Also binary modules (such as the nvidia kernel module) are not compatible with the following kernel options:-

1. REGPARAM - passing parameters in registers

2. 4K STACK_FRAME.

Either or both will stop the nVidia module from working.

----------

## Skain

it is in my autoload.d file and modprobe invidia just gives the same error message, which is exactly...

modprobe nvidia

FATAL: Error inserting nvidia (/lib/modules/2.6.7-rc1/video/nvidia.o):invalid module format

It used to give me the same message except with .ko, but i copied the file with just .o to see if that made a difference, but it still gives the same messageLast edited by Skain on Thu May 27, 2004 4:38 pm; edited 1 time in total

----------

## moocha

That won't help Skain.

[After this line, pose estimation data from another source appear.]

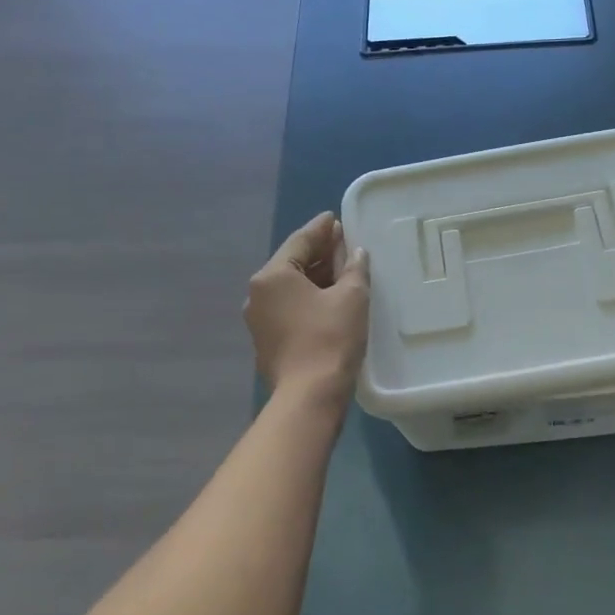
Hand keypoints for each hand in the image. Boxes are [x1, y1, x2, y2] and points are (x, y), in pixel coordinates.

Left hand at [245, 213, 369, 399]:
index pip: (300, 242)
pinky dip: (308, 298)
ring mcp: (259, 320)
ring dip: (315, 277)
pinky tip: (329, 300)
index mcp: (272, 276)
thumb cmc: (330, 338)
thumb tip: (356, 253)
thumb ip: (354, 268)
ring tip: (341, 270)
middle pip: (292, 264)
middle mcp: (258, 294)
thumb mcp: (351, 297)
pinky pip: (289, 308)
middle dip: (319, 253)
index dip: (321, 229)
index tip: (334, 218)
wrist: (309, 396)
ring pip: (290, 288)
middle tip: (343, 242)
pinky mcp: (267, 342)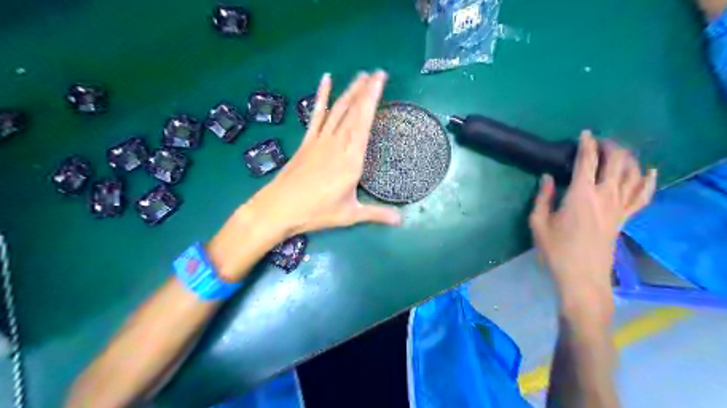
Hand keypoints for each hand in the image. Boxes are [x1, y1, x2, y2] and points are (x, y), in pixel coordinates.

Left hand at [248, 72, 399, 236]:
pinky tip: (325, 80)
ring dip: (350, 91)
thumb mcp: (350, 215)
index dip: (373, 99)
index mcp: (351, 159)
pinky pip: (316, 115)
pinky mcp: (308, 141)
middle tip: (378, 72)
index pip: (365, 123)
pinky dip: (321, 97)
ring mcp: (321, 140)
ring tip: (360, 75)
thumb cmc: (317, 212)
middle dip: (366, 90)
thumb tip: (402, 221)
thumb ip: (377, 214)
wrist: (279, 207)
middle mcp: (337, 144)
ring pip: (338, 110)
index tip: (380, 81)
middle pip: (353, 111)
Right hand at [530, 132, 659, 317]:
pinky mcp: (625, 218)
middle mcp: (605, 195)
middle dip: (610, 146)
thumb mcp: (538, 223)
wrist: (582, 276)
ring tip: (619, 150)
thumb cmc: (556, 250)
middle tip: (601, 140)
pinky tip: (649, 171)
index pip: (588, 161)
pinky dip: (648, 181)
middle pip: (616, 162)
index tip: (585, 133)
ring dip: (627, 158)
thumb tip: (547, 177)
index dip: (587, 144)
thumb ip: (543, 197)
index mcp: (581, 194)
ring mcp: (619, 207)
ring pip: (631, 174)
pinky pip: (643, 196)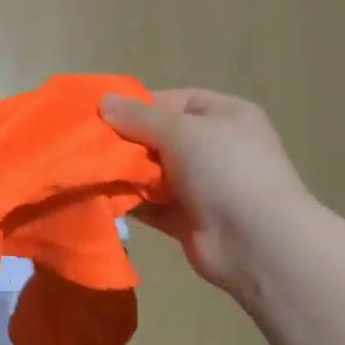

It's usually using the old 4xxx drivers that cause this problem. The latest ones (5336) work without a hitch.

----------

## moocha

 *Skain wrote:*   

> modprobe invidia just gives the same error message, which is exactly...
> 
> modprobe nvidia
> 
> FATAL: Error inserting nvidia (/lib/modules/2.6.7-rc1/video/nvidia.o):invalid module format

 

Have you even bothered to read the links I posted? Why do you ask for help if you don't take advantage of the help people offer?

----------

## Skain

oops, didnt see those, sorry

----------

## NeddySeagoon

Skain,

You have a module for a 2.4 kernel there *Quote:*   

> nvidia.o

 

It won.t work in a 2.6 kernel.

Do an emerge sync, then rebuild the nvidia modules.

----------

## Skain

ok, the I ran the script from the other post and updated to 5336, and that fixed everything.  Thank you all for your help

----------